Leonardo De Chirico Has Fun With Semantics

Leonardo De Chirico Has Fun With Semantics April 24, 2013

"There's not enough room in this dictionary for the two of us, pardner": Leonardo De Chirico (Image via Pixabay)
“There’s not enough room in this dictionary for the two of us, pardner”: Leonardo De Chirico (Image via Pixabay)

In a category of discovery that might be called “found blogs,” I ran across this gem on a site called Reformation 21, courtesy of the ever-helpful assistance of the polemical rogue John Bugay. The title of the article, by Leonardo De Chirico, is “Vatican Files No. 19”; and based on both its contents and the allusion (as I presume) to that bizarre TV show from the 1990s, I am rather afraid that to peer into Vatican Files 1-18 might take me deeper into the realm of science fiction than I want to go.

Mr.
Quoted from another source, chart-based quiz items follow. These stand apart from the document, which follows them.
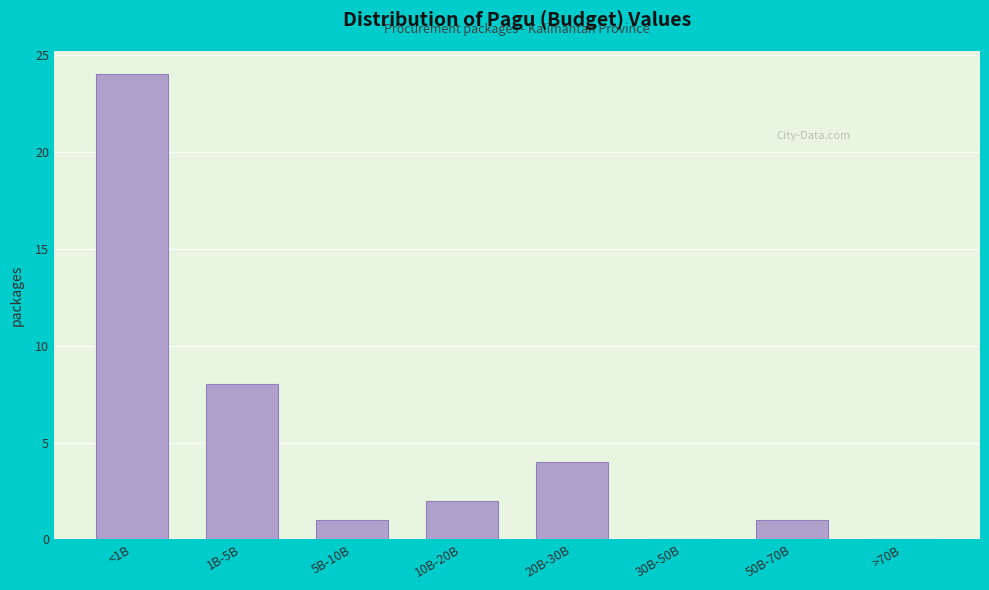

Reading left to right, transcribe all the data shown in this chart.

<1B=24	1B-5B=8	5B-10B=1	10B-20B=2	20B-30B=4	30B-50B=0	50B-70B=1	>70B=0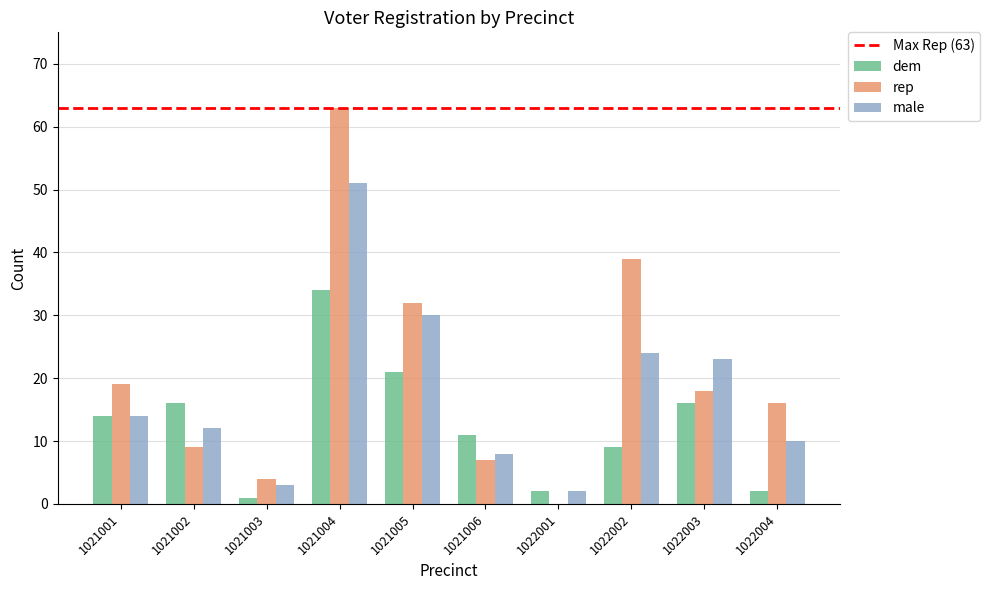

What is the maximum value for dem?

34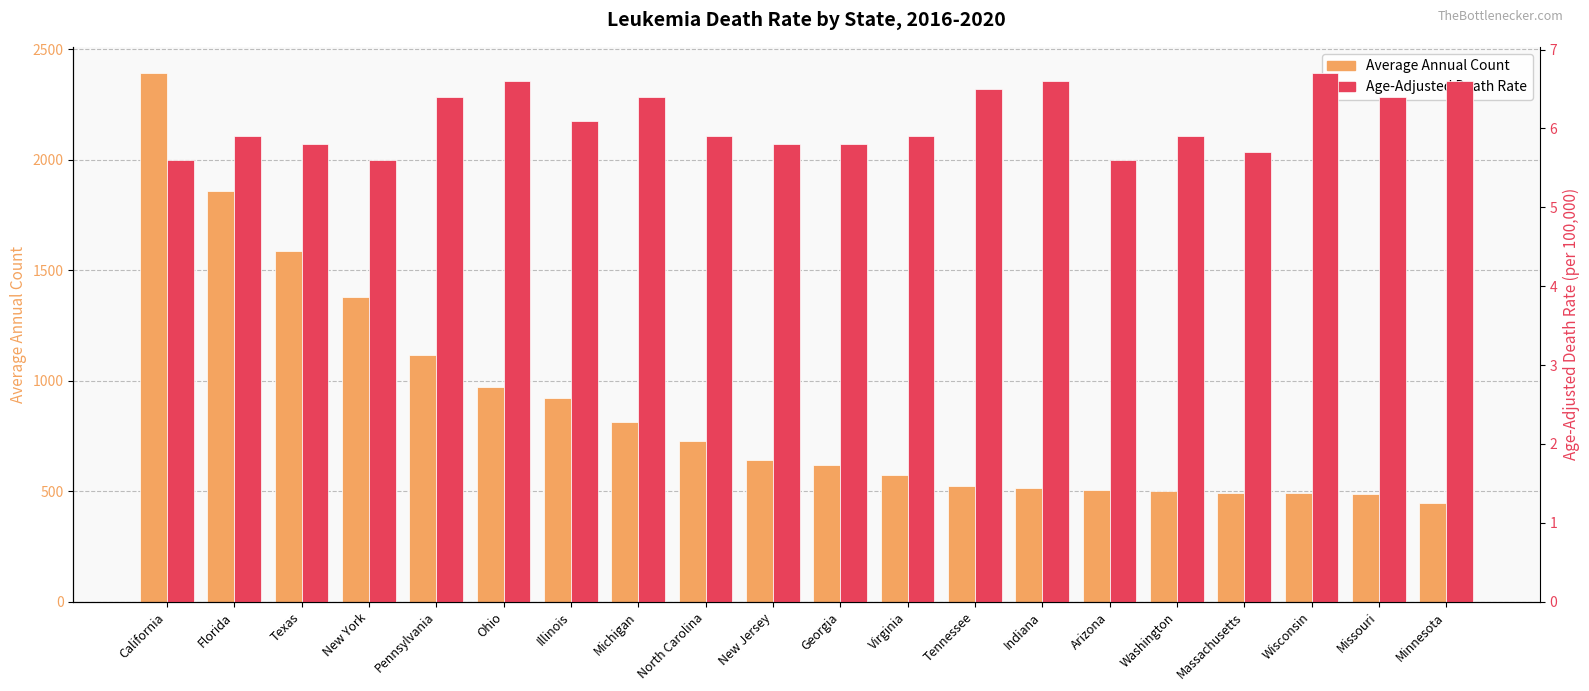

Rank the categories by Age-Adjusted Death Rate value from lowest to highest.

California, New York, Arizona, Massachusetts, Texas, New Jersey, Georgia, Florida, North Carolina, Virginia, Washington, Illinois, Pennsylvania, Michigan, Missouri, Tennessee, Ohio, Indiana, Minnesota, Wisconsin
Bugay recommends the article in this blog post as a “blunt and honest” masterpiece of exposure. What Mr. De Chirico exposes, according to Mr. Bugay, is the “Roman Catholic shell game” with the meaning of words. The word that both these fine upstanding gentlemen are thinking of is “evangelization.” According to Mr. Bugay, the purpose of said “shell game” is to—what else?—“expand the boundaries of the Roman church.” In Mr. Bugay’s jaded way of seeing reality, Catholicism is not about winning souls for Christ; no, instead it’s about getting fat. Mr. Bugay blames John Paul II for all this madness and trots out the typical anti-Catholic bogeymen.
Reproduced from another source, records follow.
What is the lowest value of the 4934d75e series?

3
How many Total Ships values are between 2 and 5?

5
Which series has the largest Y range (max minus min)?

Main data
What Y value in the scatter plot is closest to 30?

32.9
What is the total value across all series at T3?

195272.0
[S]ome bold Roman Catholics (like the CTC gang) … are “e—” in their efforts, [but] most Roman Catholics just won’t “get it.” Rome simply doesn’t preach “the Gospel,” it preaches “sacraments, Mariology, hierarchy, traditions, papacy, devotions.”

Amazingly, he leaves out Rosaries, vain repetitions, indulgences, Mass cards, saints, liturgies, vestments, trinkets, baubles, and beads. But let that go long enough to take up Mr. De Chirico’s brave exposure of the Catholic abduction of the E-word. (I dare not write the whole thing, lest fire rain down on me.) For the basic gist of Installment No. 19 in the Vatican Files is to wonder how those Catholics, wicked as they are, dare to use such a fine, upstanding, Protestant word! Mr. De Chirico explains his curious sense of exclusivity and entitlement.

There was a time [Note the standard fairy tale beginning here.] in which the [E word] meant something like this: Biblically, it was defined around the evangel (i.e., the Gospel) as it is truly witnessed in Scripture.

[And Mr. De Chirico is, of course, the very man to tell us what the “true witness” of Scripture is.]

Historically it referred to the sixteenth century Protestant Reformation [Hmmm. No known usage of the word before Luther and Calvin?] and the E— Revivals of subsequent centuries. Doctrinally, it has pointed to Christian orthodoxy. …

Well, we can stop here. You see the point. “Orthodoxy,” in Mr. De Chirico’s anachronistic, fairy tale view of Christian history, roughly means “stuff no one dreamed up until Martin Luther.”

But now—and while Mr. Bugay lays the blame for this at the feet of John Paul II, Mr. De Chirico lays it at the feet of George Weigel—the Catholics have come along in an attempt to steal the E word from Protestants. How dare they. Don’t they know that we have our corner of the dictionary and they have theirs? The papists need to stay in their own ghetto, damn it.

The recent book by George Weigel is a clever attempt to re-engineer the word by overlooking its Biblical roots, by severing its historical roots and replacing them with other roots, by changing its doctrinal outlook … and by renegotiating its religious use. … [E— Catholicism embraces not the Gospel but] sacraments, Mariology, hierarchy, traditions, papacy, devotions, etc.

Heavens, when will these horrors end? Those cultic papist Romanists have not only added books to the Bible, but now they’re adding new definitions to the dictionary. You see how they play it? First they add to the word of God, and next they add to words.

Mr. De Chirico attempts to explain what it all amounts to in the end. (And I beg you, gentle reader, if you can understand this, to please clarify it for me, because I am sure I don’t know, although I have tried hard to find out.)

We started with Socrates and we end with Virgil. … The story of the Trojan horse tells us how what seemed to be a victory turned out to be a devastating defeat. [E— Catholicism] may appear as an E—ly friendly project and we may want to welcome it. In actual fact, it is an intellectually courageous attempt to re-define what E— means, maintaining the same spelling but giving it a Roman Catholic meaning. It is a different word altogether.

I suspect he’s trying to draw an analogy between Mr. Weigel’s book and the Trojan Horse, but the point of it is lost to me in the midst of the strange insistence that Protestants have squatters rights to the E word.

This is what passes for thought on the other side of the Tiber River.